La Regione Marche ha risposto all’interrogazione che la consigliera Marta Ruggeri del Movimento 5 Stelle aveva presentato alcune settimane fa sull’intervalliva Tolentino–San Severino.
La risposta conferma un dato chiave: la copertura finanziaria disponibile si ferma a 88,3 milioni di euro, a fronte di un costo dell’opera stimato in circa 360 milioni dal progetto definitivo di Quadrilatero. Un divario consistente che, al momento, resta senza soluzione.
L’impennata dei costi – secondo quanto scritto dalla Giunta regionale – viene attribuita dalla Quadrilatero all’aumento dei prezzi dal 2021 e alle criticità emerse negli studi geologici e idraulici, che hanno reso necessarie modifiche sostanziali al progetto: variazioni del tracciato, incremento dei viadotti e interventi di stabilizzazione dei versanti. Tra queste opere c’è il viadotto sul Potenza a San Severino, sul quale la consigliera Ruggeri aveva chiesto spiegazioni.
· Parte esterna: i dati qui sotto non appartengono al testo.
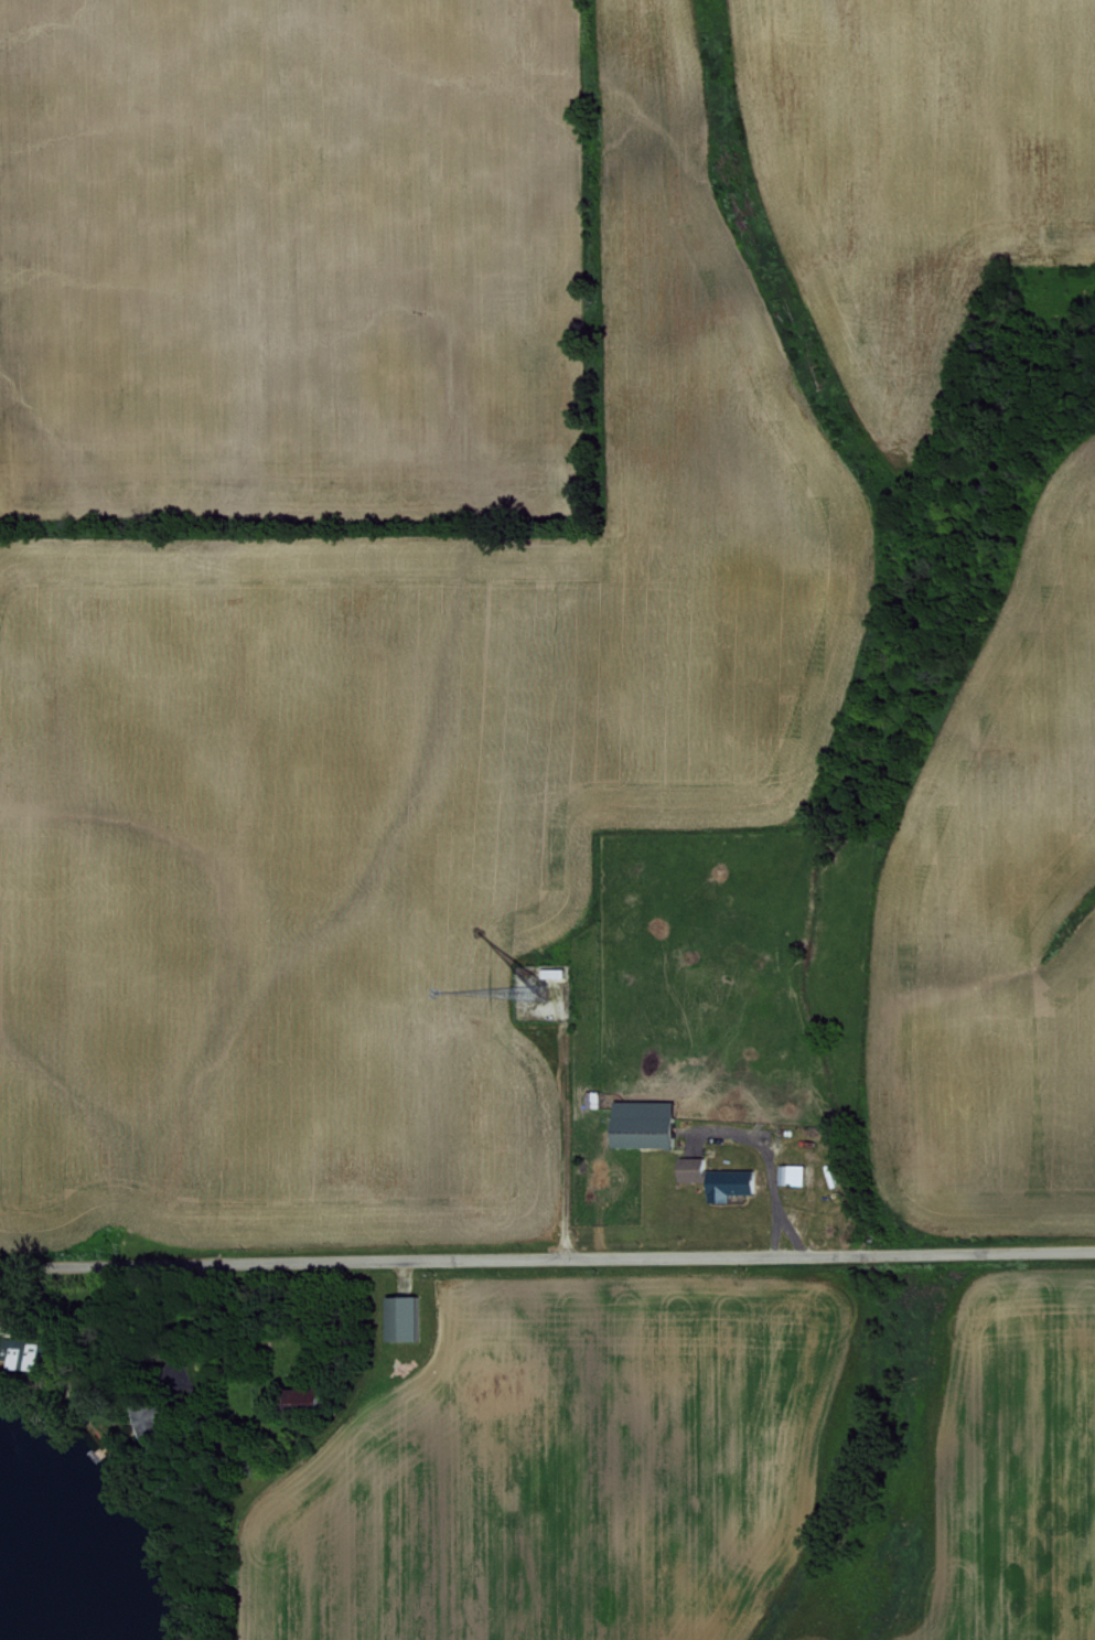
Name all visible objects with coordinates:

La Regione ha chiarito che l’opera è stata introdotta per adeguarsi alle normative sulle strade extraurbane e per motivi di sicurezza idraulica.
La Giunta regionale ha scritto così: “Per quanto concerne il ritenuto ponte sovradimensionato a San Severino di 400 metri, se riferito al viadotto Potenza di superamento dell’omonimo fiume, l’introduzione dello stesso, di lunghezza pari a 360 metri, è stata necessaria sia per necessità di tracciato adeguato alle caratteristiche normative previste per le strade di tipo C extraurbane secondarie, che all’esito delle verifiche idrauliche di dettaglio che hanno evidenziato come l’onda di piena corrispondente a tempo di ritorno duecentennale interessi l’intera piana alluvionale del fiume Potenza”. Secondo la Quadrilatero, quest’area “risulta decisamente più estesa rispetto alle aree a pericolosità idraulica individuate dal piano di gestione del rischio alluvioni del distretto idrografico dell’Appennino Centrale – II Ciclo”, preso a riferimento “nelle verifiche preliminari di studio del tracciato alternativo nel tavolo tecnico del 9 gennaio 2020”.
Sul fronte amministrativo, il progetto definitivo ha ottenuto l’approvazione in linea tecnica lo scorso febbraio e ora è atteso dai passaggi successivi: dalla Valutazione di impatto ambientale al via libera del Cipess, con vincoli espropriativi e dichiarazione di pubblica utilità.
Ma il nodo cruciale da sciogliere resta quello economico.
Sul piano finanziario, la scheda ufficiale del Fondo per lo Sviluppo e la coesione 2014-2020 fissava il costo complessivo in 98,3 milioni di euro, cioè – più o meno – 14 milioni al chilometro. Ora, con il nuovo progetto presentato da Quadrilatero nel gennaio scorso, il costo stimato ha raggiunto circa 360 milioni di euro: quattro volte tanto!
L’intervalliva Tolentino-San Severino è classificata come strada extraurbana secondaria di categoria C1, con una lunghezza complessiva di circa sette chilometri. Si articola in due lotti: il primo di 1,220 chilometri collega lo svincolo di Tolentino Sud sulla superstrada della Val di Chienti con
l’inizio della strada provinciale 127; il secondo di fondovalle, di 5,590 chilometri, segue un tracciato in variante alla strada provinciale 127 per ricollegarsi ad essa in corrispondenza della zona industriale di Taccoli.
Sono stati previsti, fra l’altro, il collegamento tra contrada Troiano e la Sp 127 in prossimità del campo sportivo Ciarapica, il miglioramento del tratto della strada provinciale 127 fino alle terme di Santa Lucia e la realizzazione del ponte sul Chienti con adeguamento dello svincolo di Tolentino Sud.